Reviews

Aug 23, 2017
Preliminary (3/12 eps)
The best way to describe this show to someone who watches a decent amount of anime is "baka and test that takes itself seriously".

As it turns out, baka and test does not work when it takes itself seriously.

For starters, the basic setting, while it seems interesting at first, makes no sense on anything but a surface level. For some shows, (slice of life and comedy) this is okay, as deep reflection on the setting is not an essential part of the experience. However, in a show that prides itself on its deep philosophical aspects, the fundamental flaws in the setting make engagement impossible.

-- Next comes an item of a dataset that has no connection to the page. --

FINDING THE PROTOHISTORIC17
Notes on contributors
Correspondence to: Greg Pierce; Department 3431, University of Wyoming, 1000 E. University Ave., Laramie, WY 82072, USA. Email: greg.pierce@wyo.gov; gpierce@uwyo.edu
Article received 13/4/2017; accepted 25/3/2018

The core plot of the first episode is simply that the students go to a prestigious school, where everything is provided for them, to be bought with points allotted at the beginning of each month. The loser class that the story follows spends their points frivolously, and is shocked when they discover that the amount of points they have is lowered by their bad behavior. Their teacher mocks them for not figuring this out, mentioning that she had said that their point allotments were based on merit in the beginning. The show brings to attention how obvious this was, to the point where I did not even realize that it wasn't supposed to be while watching. Yet, for some reason, nobody even considered it.
This starts the show's trend of lazy writing with selective idiocy on the parts of the characters, where despite being students at the nation's premier prep school, regularly fail to understand basic concepts, rather than coming up with a reasonable reason for the characters to fail and create conflict.

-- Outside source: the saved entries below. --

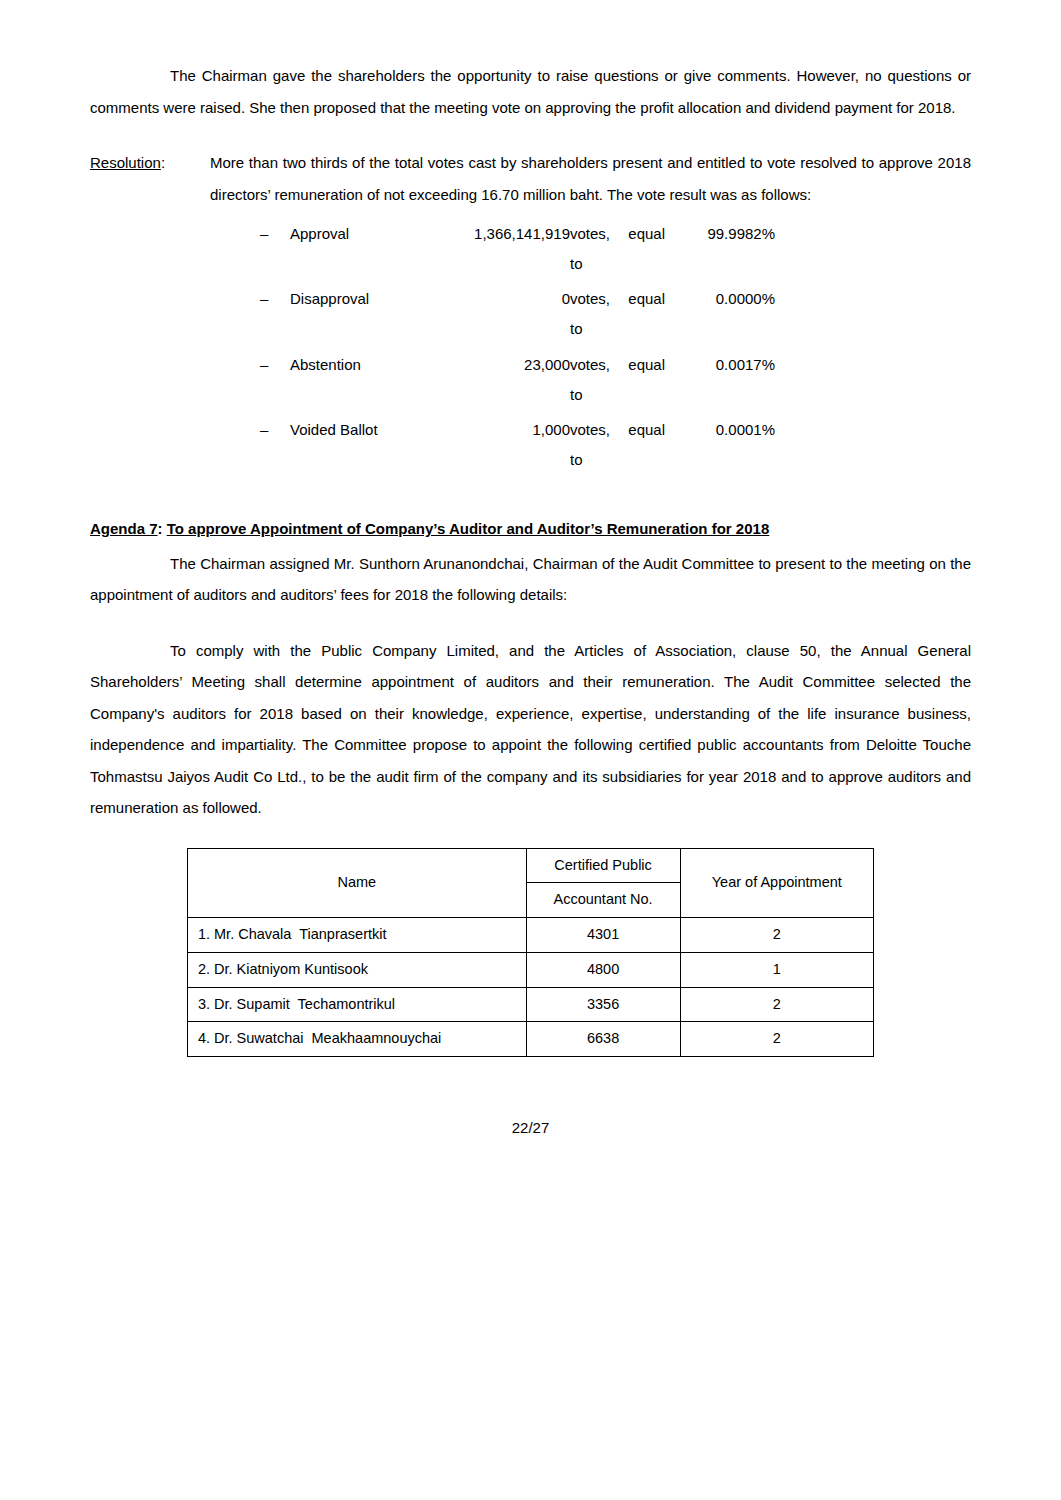The Chairman gave the shareholders the opportunity to raise questions or give comments. However, no questions or comments were raised. She then proposed that the meeting vote on approving the profit allocation and dividend payment for 2018.
Resolution:
More than two thirds of the total votes cast by shareholders present and entitled to vote resolved to approve 2018 directors’ remuneration of not exceeding 16.70 million baht. The vote result was as follows:
| – | Approval | 1,366,141,919 | votes, equal to | 99.9982% |
| – | Disapproval | 0 | votes, equal to | 0.0000% |
| – | Abstention | 23,000 | votes, equal to | 0.0017% |
| – | Voided Ballot | 1,000 | votes, equal to | 0.0001% |
Agenda 7: To approve Appointment of Company’s Auditor and Auditor’s Remuneration for 2018
The Chairman assigned Mr. Sunthorn Arunanondchai, Chairman of the Audit Committee to present to the meeting on the appointment of auditors and auditors’ fees for 2018 the following details:
To comply with the Public Company Limited, and the Articles of Association, clause 50, the Annual General Shareholders’ Meeting shall determine appointment of auditors and their remuneration. The Audit Committee selected the Company's auditors for 2018 based on their knowledge, experience, expertise, understanding of the life insurance business, independence and impartiality. The Committee propose to appoint the following certified public accountants from Deloitte Touche Tohmastsu Jaiyos Audit Co Ltd., to be the audit firm of the company and its subsidiaries for year 2018 and to approve auditors and remuneration as followed.
| Name | Certified Public | Year of Appointment |
| --- | --- | --- |
| Accountant No. |
| 1. Mr. Chavala Tianprasertkit | 4301 | 2 |
| 2. Dr. Kiatniyom Kuntisook | 4800 | 1 |
| 3. Dr. Supamit Techamontrikul | 3356 | 2 |
| 4. Dr. Suwatchai Meakhaamnouychai | 6638 | 2 |
22/27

Furthermore, along with the forced conflict, the stakes riding on this conflict are equally nonsensical, with the big reveal that any character who fails a test will be permanently expelled. This is treated like the end of the world, and due to the structure of the series, from the viewer's perspective expulsion of a character would be equivalent to death, being their complete removal from the story. However, to the characters, if they were already failing with no hope of recovery, expulsion would be an actively good thing, so the only shocking part about this consequence is that anyone in danger of being expelled wouldn't have dropped out or transferred already.
The story then proceeds to use this faulty setting as a premise to try and explore deep and philosophical questions such as "does equality truly exist". However, this question's meaning is almost completely lost, because when the premise is this divorced from realism, we know that the plot will magically contort itself to drive home whatever moral the author feels like forcing on us. Characters will act absurdly, impossibly unlikely coincidences will occur, and certain key aspects of society and human behavior will be overlooked, just so that the main character, and by extension the author, can be proven right in his morals.
Fiction is an incredibly powerful tool for investigating philosophy, and a well crafted story can do very well as an example of a particular branch of philosophy. However, rather than doing this, classroom of the elite simply makes bold statements like "equality does not truly exist" and proceeds to simply showcase supposed examples of "inequality" while ignoring all factors that would contest its viewpoints.